Le président américain a aussi minimisé l’impact de la guerre sur les prix du pétrole, bien que les prix de l’essence aient grimpé en flèche ces derniers jours aux États-Unis. Il a menacé l’Iran s’il s’en prenait aux tankers qui traversent le détroit d’Ormuz. «Je ne permettrai pas à un régime terroriste de prendre le monde en otage et de tenter d’interrompre l’approvisionnement pétrolier… À long terme, l’approvisionnement en pétrole sera beaucoup plus sûr sans la menace des navires, des drones, des missiles, de l’arme nucléaire ou de quoi que ce soit d’autre de la part de l’Iran. Le détroit d’Ormuz restera sûr… Nous mettons fin à toutes ces menaces une fois pour toutes, ce qui se traduira par une baisse des prix du pétrole et du gaz pour les familles américaines.»
«En attendant, a ajouté Trump, pendant cette brève perturbation, les États-Unis offrent une assurance contre les risques politiques à tous les pétroliers opérant dans le Golfe… J’espère que cela ne sera pas nécessaire, mais si c’est le cas, nous les escorterons grâce à notre formidable capacité de déminage. Nous avons les meilleurs navires, et nous savons exactement où elles se trouvent, mais nous espérons ne pas en arriver là. Nous ne pensons pas que cela sera nécessaire, mais si c’est le cas, et si les Iraniens font quoi que ce soit, le prix à payer sera incalculable. Il sera si élevé qu’ils regretteront de l’avoir fait.»
«J’aime l’idée d’un changement en interne»
«Je savais que les prix du pétrole augmenteraient, et ils ont augmenté, mais moins que ce que je pensais», a poursuivi Trump, qui a expliqué que les perturbations affectaient «beaucoup plus les autres pays que les États-Unis. Cela ne nous affecte pas. Nous avons tellement de pétrole. Nous avons d’énormes réserves de pétrole et de gaz, bien plus que ce dont nous avons besoin. Le Venezuela est désormais notre nouveau et excellent partenaire.»

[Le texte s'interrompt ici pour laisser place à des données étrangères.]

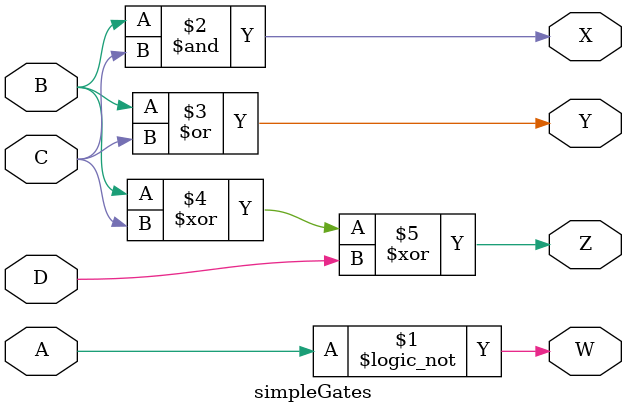
<source format=v>
`timescale 1ns / 1ps


module simpleGates(
    input A,
    input B,
    input C,
    input D,
    output W,
    output X,
    output Y,
    output Z
    
    );
    
    //NOT GATE
    assign W = !A;
    //AND GATE
    assign X = B & C;
    //OR GATE
    assign Y = B | C;
    //XOR GATE
    assign Z = B ^ C ^ D;
endmodule

</source>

Il s’est en revanche déclaré déçu par la nomination de Mojtaba Khamenei à la place de son père à la tête de l’Iran. « J’ai été déçu par leur choix parce que nous pensons que cela va conduire à davantage de problèmes pour le pays », a estimé Trump. «J’aime l’idée d’un changement en interne, parce que ça marche bien. Nous l’avons prouvé au Venezuela, où il n’y a eu aucune perturbation, contrairement à l’Irak, où tout le monde avait été licencié : l’armée, la police, les politiciens et où nous avons eu Daech. Nous ne voulons pas cela.»
Trump a aussi démenti toute divergence avec son vice-président JD Vance, qui avait pris des positions critiques envers les engagements extérieurs. «Nous nous entendons très bien sur ce sujet, il avait une philosophie légèrement différente de la mienne. Je pense qu’il était peut-être moins enthousiaste à l’idée d’y aller, mais il était tout de même assez enthousiaste.» «J’ai pensé que c’était quelque chose que nous devions faire, que nous n’avions pas le choix. Si nous ne l’avions pas fait, les Iraniens nous auraient attaqués.»